Finderによるフォルダーコピーには、iMovieのアプリパッケージ(2.77GB)をコピーの対象とした。Macのアプリは、見た目は1つのファイルのようだが、実はパッケージ形式のフォルダーで、中は非常に多くのファイルを含んだ複雑な構造となっている。これを、Finderを使って、同じ場所(デスクトップ)にコピーするのに要する時間を計測する。これは時間が短いほど高性能ということになる。
アーカイブユーティリティによるXIP形式のファイルの展開は、ここではXcodeのインストール用のアーカイブファイル(11.43GB)を解凍して、アプリ(実際にはパッケージ形式のフォルダ)に戻すのに要する時間を計測する。以前のテストと比較するために、旧バージョンのXcode(12.2)のアーカイブファイルを使った。これも時間が短いほど性能は高いことになる。
Safariによるウェブアプリの実行は、BrowserBenchのサイトにある、JetStream2のページを利用して、テスト実行後に表示されるポイントを比較した。これは、数字が大きいほど高性能だ。
iMovieによるエンコーディングでは、約50秒の4K(3840×2160)ムービーファイル(H.264、AAC形式、ファイルサイズは125.6MB)を、iMovieの共有メニューで「Facebook用」として書き出すのに要する時間を計測した。結果のムービーファイルは、「SD 480p(640×360)」のフォーマットで、サイズは13.4MBほどになる。
これらのテスト結果を一覧表に示す。
Finderによるフォルダーコピーは、同じマシン上でも比較的ばらつきが大きく、テスト時点でのストレージの中身の状態にも左右されるので、この結果がただちに各マシンのストレージ性能を反映したものだと判断するのは危険かもしれない。それに対して、それ以上にストレージへのアクセスの多いXIPファイルの展開では、どのマシンも、1、2秒の差となっている。この結果からは、CPU性能とストレージ性能を組み合わせたものは、4種のM1搭載機種で、ほぼ同等と考えられる。実行時間で評価できる3つのテストをまとめてグラフで比較しておこう。
SafariによるJetStream 2の実行結果は、昨年発売されたM1搭載の3機種よりも、iMac 24インチモデルの方が明らかに速い。これは主にSafariのバージョンの違いによるものと考えられる。
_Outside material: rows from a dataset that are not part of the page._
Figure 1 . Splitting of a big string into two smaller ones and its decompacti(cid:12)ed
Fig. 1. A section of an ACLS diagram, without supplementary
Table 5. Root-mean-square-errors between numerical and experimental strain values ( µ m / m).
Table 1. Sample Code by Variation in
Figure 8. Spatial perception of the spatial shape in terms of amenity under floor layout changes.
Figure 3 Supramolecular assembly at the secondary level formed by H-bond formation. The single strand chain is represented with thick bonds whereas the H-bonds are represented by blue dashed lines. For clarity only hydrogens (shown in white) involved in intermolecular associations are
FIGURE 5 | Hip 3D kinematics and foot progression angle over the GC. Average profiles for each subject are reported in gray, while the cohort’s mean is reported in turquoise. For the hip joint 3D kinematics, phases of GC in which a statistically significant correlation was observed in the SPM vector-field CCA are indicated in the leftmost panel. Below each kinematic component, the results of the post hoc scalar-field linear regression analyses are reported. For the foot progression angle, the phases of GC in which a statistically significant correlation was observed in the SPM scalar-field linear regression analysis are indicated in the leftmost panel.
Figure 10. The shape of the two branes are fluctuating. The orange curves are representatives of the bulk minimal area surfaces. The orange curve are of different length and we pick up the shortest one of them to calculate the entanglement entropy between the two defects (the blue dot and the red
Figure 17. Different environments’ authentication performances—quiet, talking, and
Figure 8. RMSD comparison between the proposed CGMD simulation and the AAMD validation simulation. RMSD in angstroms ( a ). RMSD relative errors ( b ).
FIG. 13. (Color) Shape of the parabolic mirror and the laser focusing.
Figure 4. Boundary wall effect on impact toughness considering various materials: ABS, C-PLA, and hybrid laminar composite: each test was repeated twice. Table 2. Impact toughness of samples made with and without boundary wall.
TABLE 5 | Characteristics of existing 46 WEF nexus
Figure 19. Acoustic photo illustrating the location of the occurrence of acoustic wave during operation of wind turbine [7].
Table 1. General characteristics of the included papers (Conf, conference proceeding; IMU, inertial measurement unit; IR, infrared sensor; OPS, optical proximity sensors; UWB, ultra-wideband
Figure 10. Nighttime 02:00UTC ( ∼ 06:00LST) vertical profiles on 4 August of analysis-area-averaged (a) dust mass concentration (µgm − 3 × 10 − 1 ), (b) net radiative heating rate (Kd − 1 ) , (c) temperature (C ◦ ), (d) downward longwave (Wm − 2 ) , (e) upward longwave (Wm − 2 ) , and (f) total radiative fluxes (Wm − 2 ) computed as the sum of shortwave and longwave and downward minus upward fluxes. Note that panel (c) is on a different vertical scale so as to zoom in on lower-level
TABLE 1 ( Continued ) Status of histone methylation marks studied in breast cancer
JetStream 2では、JavaScriptやWebAssemblyのコードを実行するが、それらの処理の効率化は、各メーカーのウェブブラウザーの開発競争の中でも最も重要な部分となっている。それだけに、ブラウザーのバージョンが改定されるたびに、性能も向上していく部分だからだ。iMac 24インチモデルのテストに使ったSafariのバージョンは、6月初旬時点で最新の14.1.1となっている。このテスト結果は、スコアで表示されるので、数字が大きいほど速い。グラフで比較しよう。
同様に、1つの上のグラフで示したiMovieによるエンコーディングの速度も、昨年のM1搭載機が横並びなのに対して、わずかながらiMac 24インチモデルの方が速くなっていた。これも、iMovieのバージョンの違いと考えられる。今回iMacのテスト使ったバージョンは、やはり6月初旬時点で最新の10.2.3だ。